» WHAT YOU HAVE TO DO
Retype the whole listing below word for word, leaving out the pictures.

» SUPPLIED RECORDS

━━━━━━━━━━

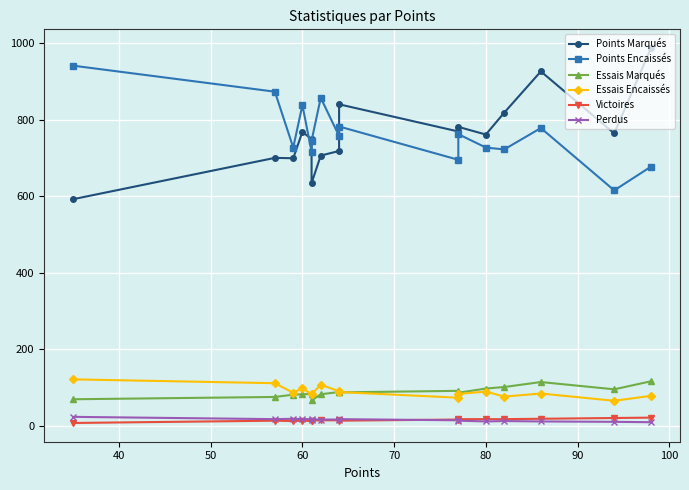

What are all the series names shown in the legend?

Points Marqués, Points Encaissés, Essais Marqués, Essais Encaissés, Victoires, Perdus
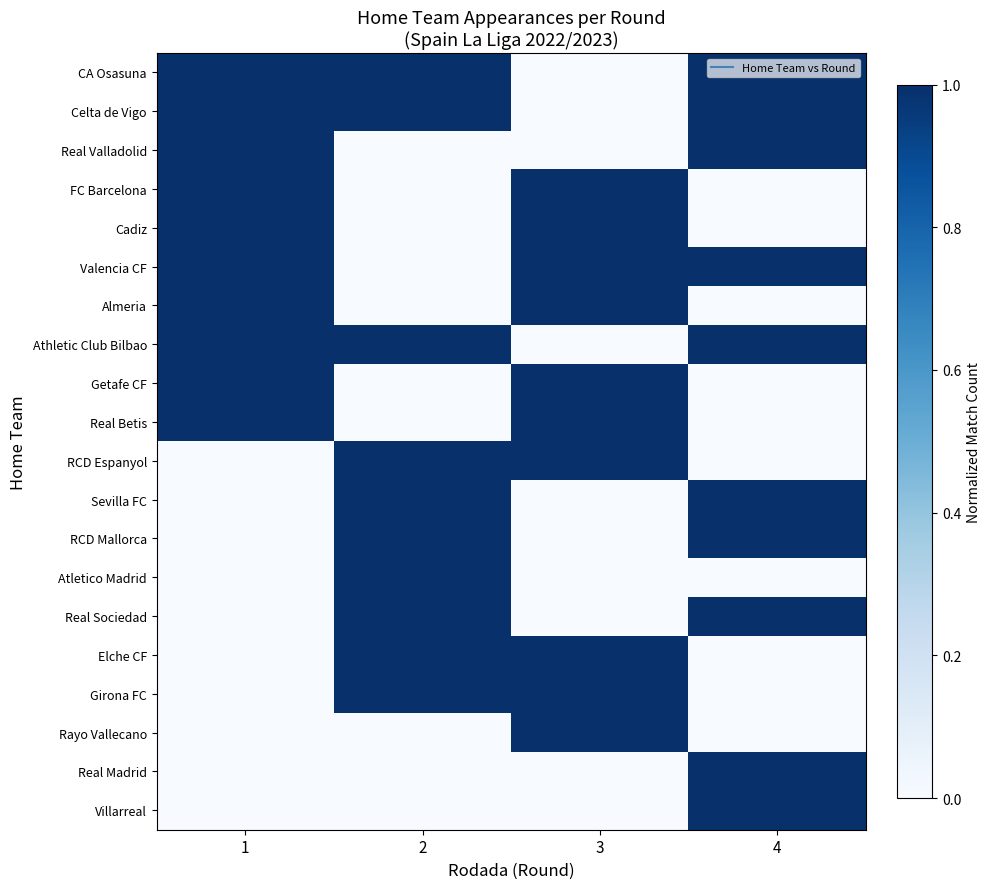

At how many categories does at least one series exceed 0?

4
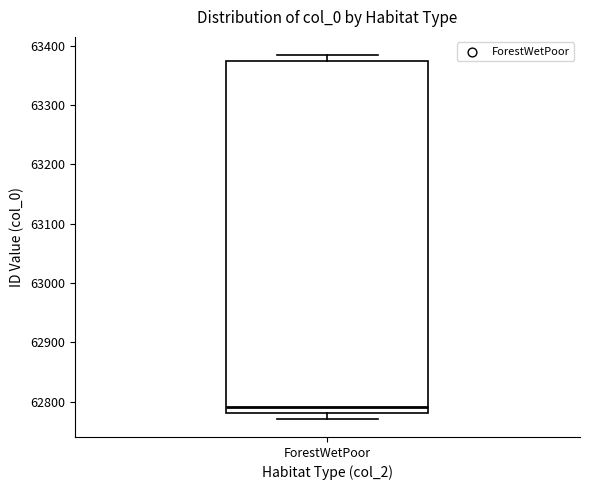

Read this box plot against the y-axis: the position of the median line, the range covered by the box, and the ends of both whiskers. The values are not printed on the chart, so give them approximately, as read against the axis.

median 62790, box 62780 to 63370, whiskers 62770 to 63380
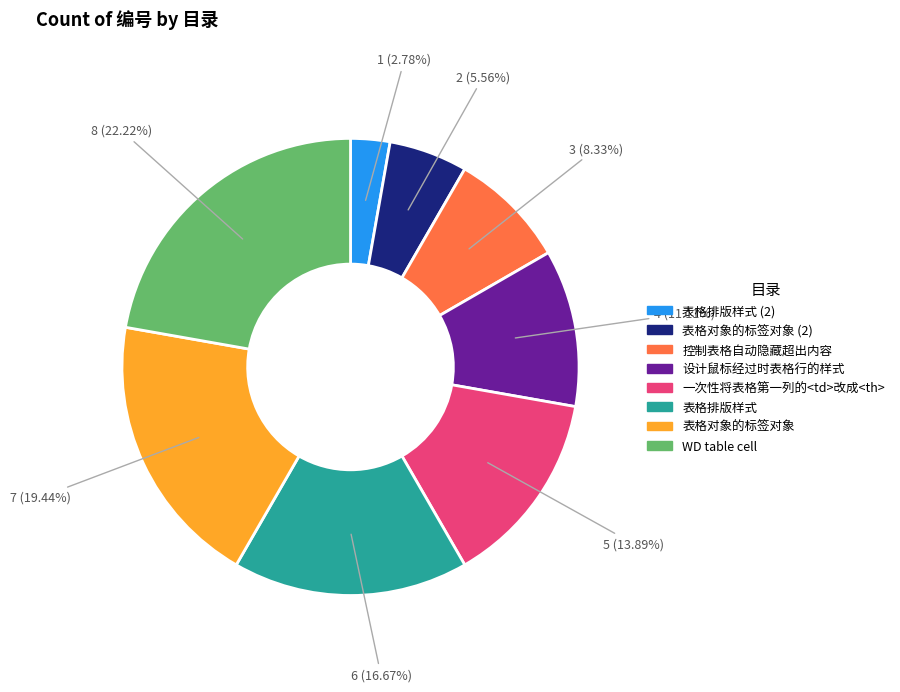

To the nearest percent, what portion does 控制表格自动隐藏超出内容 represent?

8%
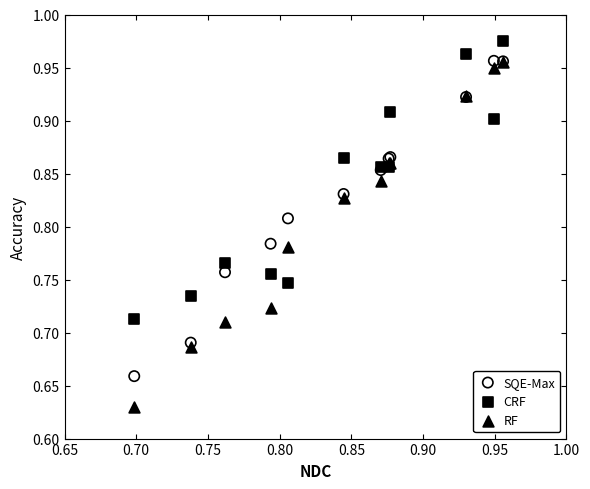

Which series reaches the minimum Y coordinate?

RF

━━━━━━━━━━

» OUTPUT OF THE TASK
What are all the series names shown in the legend?

Points Marqués, Points Encaissés, Essais Marqués, Essais Encaissés, Victoires, Perdus

At how many categories does at least one series exceed 0?

4

Read this box plot against the y-axis: the position of the median line, the range covered by the box, and the ends of both whiskers. The values are not printed on the chart, so give them approximately, as read against the axis.

median 62790, box 62780 to 63370, whiskers 62770 to 63380

To the nearest percent, what portion does 控制表格自动隐藏超出内容 represent?

8%

Which series reaches the minimum Y coordinate?

RF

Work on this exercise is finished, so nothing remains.